Critically, Sekoia.io also built its own threat intelligence capability, with a team of 20 dedicated researchers. It’s the largest such team in Europe. Freddy stressed that there was no trusted European source of threat intelligence before Sekoia created one. If your perception of the threat landscape is defined by non-European actors who may not share your strategic interests, he argued, you already have a bias baked into your defenses.
The conversation unavoidably turned to artificial intelligence, and Freddy left no doubt about the scale of transformation underway. Small groups now have fully industrialized attack capabilities, he said. They can automate their attack playbooks, making phishing campaigns far more sophisticated by using contextual language that tailors interactions and creates highly convincing pretexts. This allows them to compress what used to take 12 to 24 hours into about 15 minutes.

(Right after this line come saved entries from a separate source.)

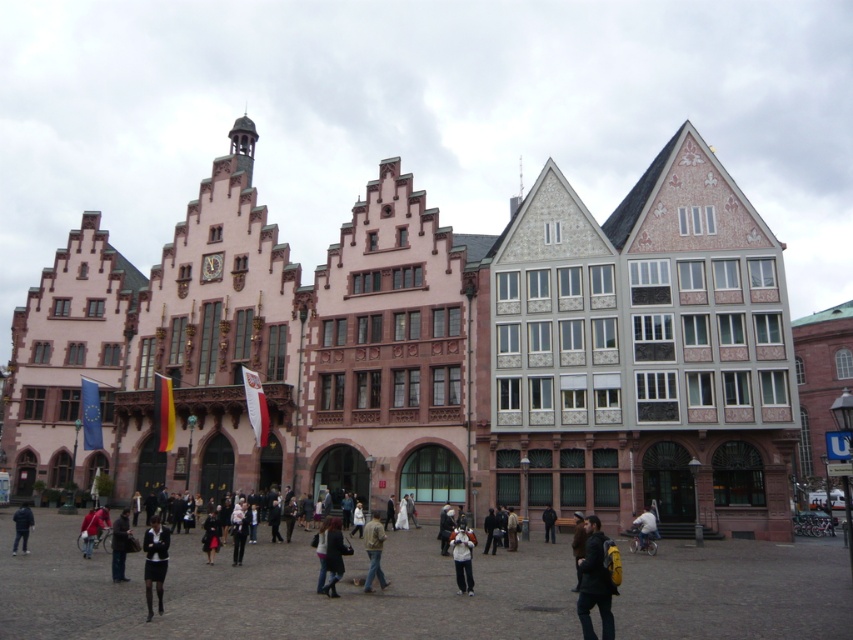
You are a photographer trying to capture both the white cotton jacket at center and the light blue denim jacket at lower center in the same frame. Based on their sizes, which jacket will appear larger in your photo?

The white cotton jacket at center will appear larger in the photo because it is bigger than the light blue denim jacket at lower center.

You are a photographer positioned in the square and want to capture both the dark brown leather jacket at lower right and the white cotton jacket at center in a single frame. Which jacket will appear taller in the photo?

The dark brown leather jacket at lower right will appear taller in the photo as it has a greater height compared to the white cotton jacket at center.

You are standing in the square and see the dark brown leather jacket at lower right. If you want to approach it, which direction should you walk from your current position at point 0,0?

You should walk towards the lower right direction to reach the dark brown leather jacket at lower right, as it is located at point (595, 582).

The defense, Freddy said, must match this acceleration. Detection times for advanced persistent threats used to average 213 days. Today, the game is about real-time response, measured in seconds. Every cyberattack is a process with multiple stages, and each stage represents an opportunity for detection and response.
“Each step of the process is an opportunity for detection,” Freddy said. “So we need a system that will, each time, offer this opportunity to stop the attack process as soon as possible. So the challenge is to deploy machines to defend themselves against machines.”
Sekoia.io’s ambitions extend well beyond France. The company already operates through major partners, including Orange Cyberdefense and Thales, protecting hundreds of organizations across Europe, Canada, and Australia, and has partnerships on both coasts of the United States. After attending the India AI Impact Summit, Freddy was positive about the opportunities for European tech companies in emerging markets, including India, Indonesia, Thailand, and Brazil. These are markets where European companies are seen as trusted partners, he said.
To succeed there, however, requires talent. Freddy acknowledged that there is a fierce global war for skilled engineers and cybersecurity professionals, noting that Sekoia.io recruits across Europe to find the right expertise. He pointed to companies like Datadog as sources of talent with the rare combination of youth, fluency in modern tech, and experience operating at a massive scale.
Freddy also highlighted the importance of creating the right conditions for European cybersecurity players to scale.
He argued that if Europe wants sovereign cybersecurity, it needs to support the emergence of trusted local champions by levelling the playing field through stronger public procurement and a realistic view of where the continent can compete.
“The opportunity is for Europe to create a hard cyber asset, with a platform in which European values of openness and interoperability are hardcoded into the code,” Freddy said. “The most important question is: do we want to entrust the digital health of our societies to foreign hands?”
With Revaia’s backing, Sekoia.io is making the case that Europe has the technology to pursue this vision. Policymakers need the ambition to match.